For a batard: put the pre-shaped dough onto the work surface, lightly floured. Imagine the dough is sort of square shape. Take the two sides of the square shape that are opposite each other and gently stretch away from each other. Fold these stretched bits over each other in the centre of the dough. Turn the dough round 90 degrees and do the same with the other two sides of the square. Now that you have folded the 4 sides of the square, fold 2 of the opposing corners in the same way, and then fold the other opposing corners. Take any side of the dough and roll up like a Swiss roll. Press the seam to seal.
For either shape, carefully move the dough into a proving basket, round or batard shaped, with the smooth side of the dough on the bottom and the seam side on top.
While you can prove your dough for 2-3 hours at room temperature, I advocate the retarded or fridge prove, and this method serves me well. Leave the dough at room temperature for an hour then place in the fridge for 8-12 hours. Doing this at night works well as it allows you to bake your bread first thing the next morning.
Score and Bake
For the pot method, pre-heat your oven to really hot – 250 degrees C. Put the pot in when you begin to pre- heat, and leave for 20-30 minutes. The pot will certainly be really hot after half an hour – and perhaps this is a waste of energy – but I sometimes want to be completely sure the pot is hot, so I go the extra 10 minutes.

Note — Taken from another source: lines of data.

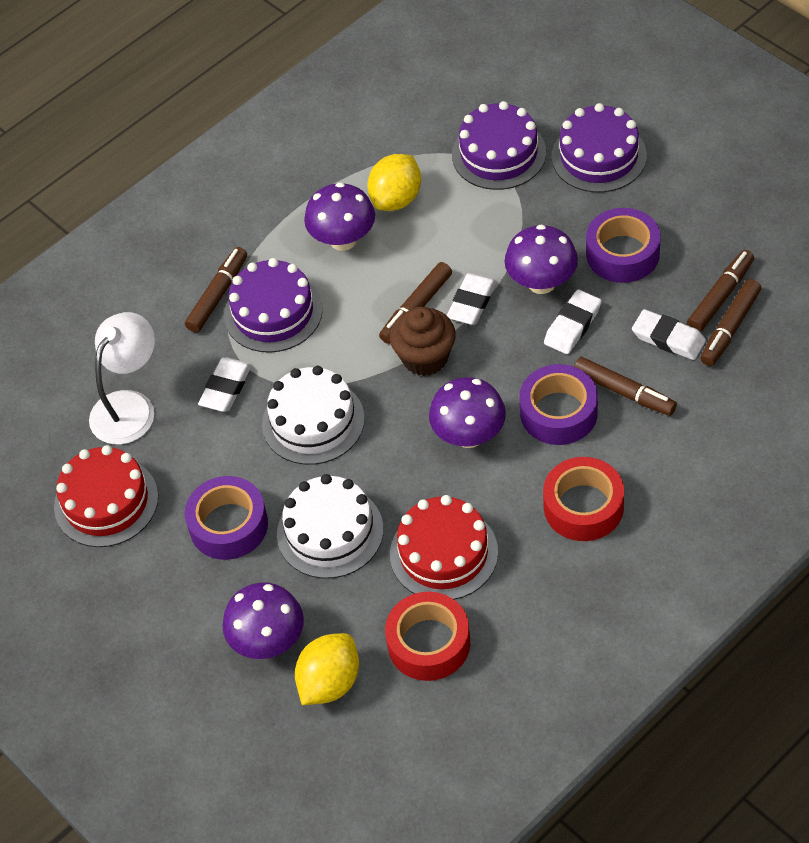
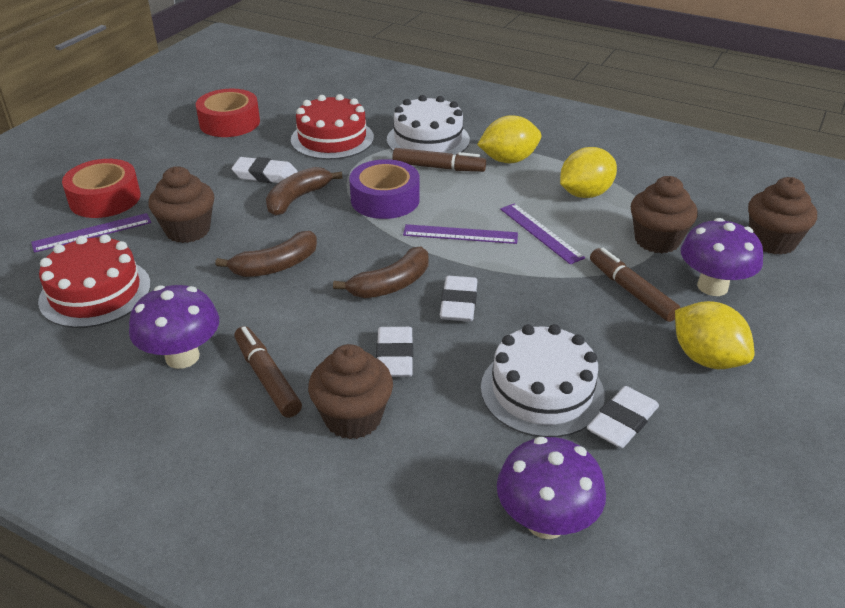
brown banana: none = 0 -> [215,231,317,277] [266,167,342,216] [333,247,428,298] = 3
brown cupcake: [390,307,456,376] = 1 -> [148,167,214,243] [308,344,393,439] [631,176,698,254] [748,177,817,255] = 4
brown marker: [185,247,247,333] [379,262,452,344] [574,357,677,416] [687,250,754,332] [700,279,761,366] = 5 -> [234,326,302,418] [392,148,486,172] [590,248,681,322] = 3
purple cake: [224,258,323,353] [452,101,546,190] [551,103,647,193] = 3 -> none = 0
purple mushroom: [223,583,304,659] [304,182,375,251] [429,377,506,448] [504,224,578,294] = 4 -> [129,285,219,369] [497,437,606,539] [681,218,763,296] = 3
purple ruler: none = 0 -> [31,213,151,253] [403,224,518,244] [500,203,585,264] = 3
purple tape: [185,476,268,560] [519,364,598,445] [586,208,661,283] = 3 -> [349,159,420,219] = 1
white lamp: [89,312,155,445] = 1 -> none = 0
yellow lemon: [295,633,359,705] [367,154,421,211] = 2 -> [477,115,541,163] [560,147,617,198] [675,301,754,369] = 3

Turn your dough out of the proving basket onto a thin flat baking tray or peel, well dusted with semolina. The pretty side of the dough is now on top. Open the oven and carefully take the lid of the pre-heated pot off. You can then slide the shaped dough into the hot pot.
At this point you can score the dough using a lame or razor blade or sharp knife. For a boule, scoring with a cross is good, however, I sometimes score with 2 parallel slashes, giving the bread more of an oval shape. For a batard, score with 1 or 2 long cuts down the length of the dough.
Pop the lid back on the pot and close the oven door. Turn the oven to 220 degrees C or 200 degrees C fan-forced. Bake for 20 minutes, then remove the lid and bake for a further 20-30 minutes with the lid off. I have experimented endlessly with this latter cooking time, and have come to the conclusion that 20 minutes gives a lighter brown loaf, softer in the middle, while 30 minutes gives a richer, browner loaf not quite as soft.
Remove the bread to a wire rack or board and leave to cool for an hour before cutting.
That’s it. I have tried to explain what works for me. There are infinite variations on the how-to of sourdough bread making. This is just one method. I can only encourage you to try this method, or any other, to discover the joys and pleasures and the huge satisfaction of turning flour and water into a magnificent loaf of bread.